*WORK INSTRUCTION*
Search the data for the word "file" and copy each line that has it.

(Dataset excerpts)

^^^^

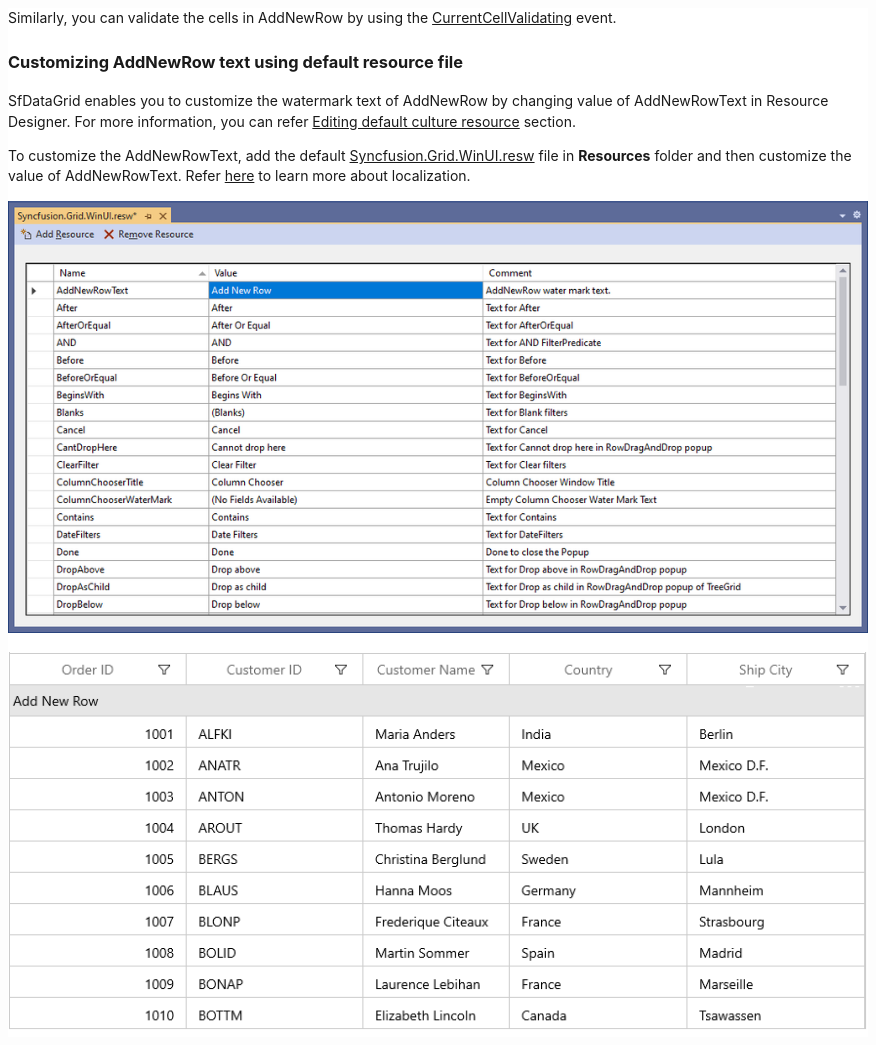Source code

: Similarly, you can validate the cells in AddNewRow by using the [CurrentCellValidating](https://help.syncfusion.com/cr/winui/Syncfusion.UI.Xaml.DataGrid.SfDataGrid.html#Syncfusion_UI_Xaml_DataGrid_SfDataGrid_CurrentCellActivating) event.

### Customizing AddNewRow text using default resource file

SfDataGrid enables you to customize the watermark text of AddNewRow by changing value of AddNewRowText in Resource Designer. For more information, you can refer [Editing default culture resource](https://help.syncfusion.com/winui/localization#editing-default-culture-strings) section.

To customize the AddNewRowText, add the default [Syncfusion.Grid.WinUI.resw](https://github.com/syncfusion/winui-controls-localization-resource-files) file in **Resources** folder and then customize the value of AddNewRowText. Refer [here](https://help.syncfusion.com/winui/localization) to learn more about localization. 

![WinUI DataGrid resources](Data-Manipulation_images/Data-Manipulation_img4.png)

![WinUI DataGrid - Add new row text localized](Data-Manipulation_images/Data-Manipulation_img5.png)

^^^^

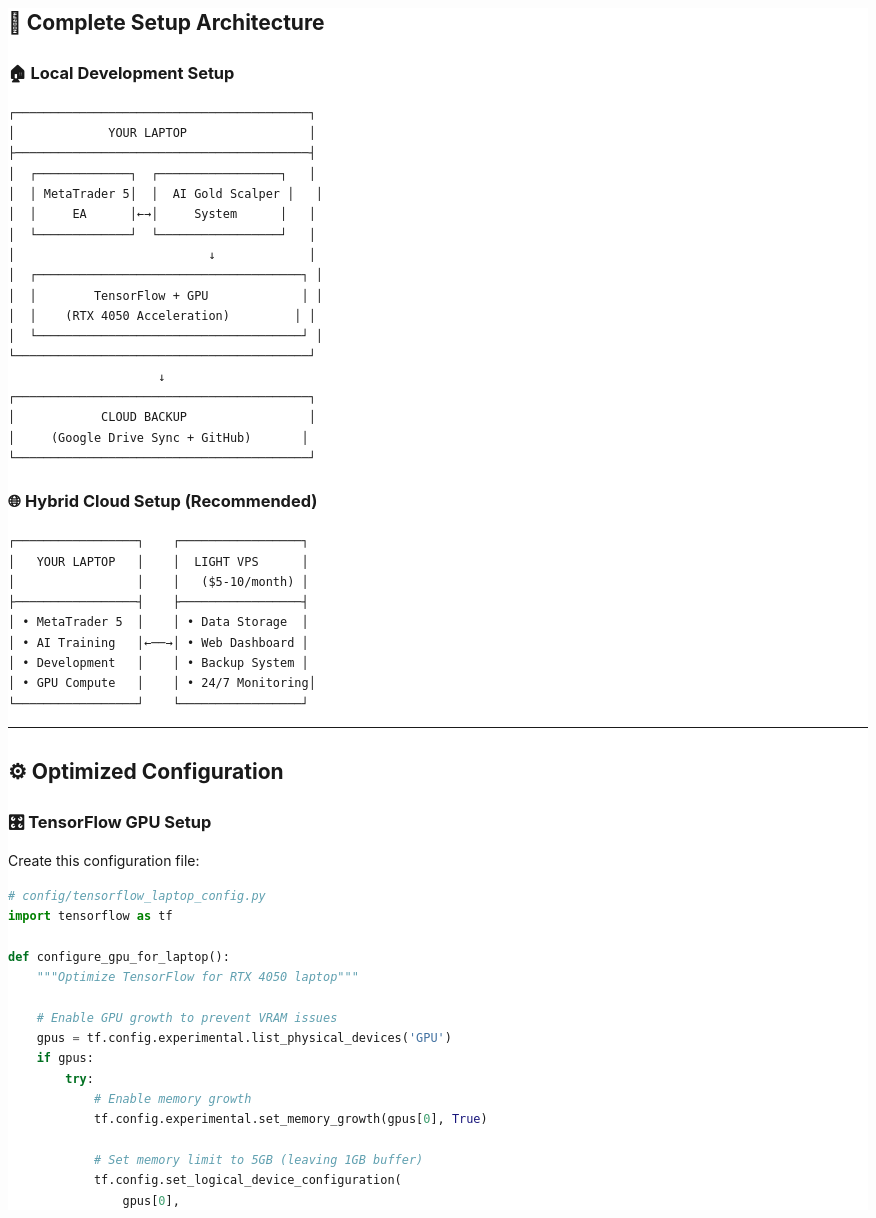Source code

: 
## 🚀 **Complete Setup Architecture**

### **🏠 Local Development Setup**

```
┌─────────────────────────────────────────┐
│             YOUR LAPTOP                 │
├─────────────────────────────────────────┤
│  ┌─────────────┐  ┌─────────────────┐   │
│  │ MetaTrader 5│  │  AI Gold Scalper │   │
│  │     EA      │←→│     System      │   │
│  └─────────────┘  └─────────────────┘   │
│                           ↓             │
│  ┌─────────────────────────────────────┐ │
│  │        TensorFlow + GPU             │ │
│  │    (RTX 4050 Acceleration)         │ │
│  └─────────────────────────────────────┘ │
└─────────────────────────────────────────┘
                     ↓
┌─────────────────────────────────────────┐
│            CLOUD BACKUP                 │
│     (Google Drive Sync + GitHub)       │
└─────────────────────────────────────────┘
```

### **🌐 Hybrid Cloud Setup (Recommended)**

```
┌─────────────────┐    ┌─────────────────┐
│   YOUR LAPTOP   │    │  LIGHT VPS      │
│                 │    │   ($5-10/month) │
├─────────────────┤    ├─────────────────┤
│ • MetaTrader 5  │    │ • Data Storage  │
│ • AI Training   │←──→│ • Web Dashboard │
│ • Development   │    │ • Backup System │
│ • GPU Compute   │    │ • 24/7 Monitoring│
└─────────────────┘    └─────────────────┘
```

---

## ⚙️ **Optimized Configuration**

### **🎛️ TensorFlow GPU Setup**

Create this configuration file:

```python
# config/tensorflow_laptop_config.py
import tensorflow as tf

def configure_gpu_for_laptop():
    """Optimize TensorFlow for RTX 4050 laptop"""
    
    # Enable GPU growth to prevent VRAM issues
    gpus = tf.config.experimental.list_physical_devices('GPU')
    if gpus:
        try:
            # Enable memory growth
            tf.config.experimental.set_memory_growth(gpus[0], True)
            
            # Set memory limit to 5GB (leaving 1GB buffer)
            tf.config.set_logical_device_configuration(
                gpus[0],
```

^^^^

*YOUR SOLUTION*
### Customizing AddNewRow text using default resource file
To customize the AddNewRowText, add the default [Syncfusion.Grid.WinUI.resw](https://github.com/syncfusion/winui-controls-localization-resource-files) file in **Resources** folder and then customize the value of AddNewRowText. Refer [here](https://help.syncfusion.com/winui/localization) to learn more about localization. 
Create this configuration file:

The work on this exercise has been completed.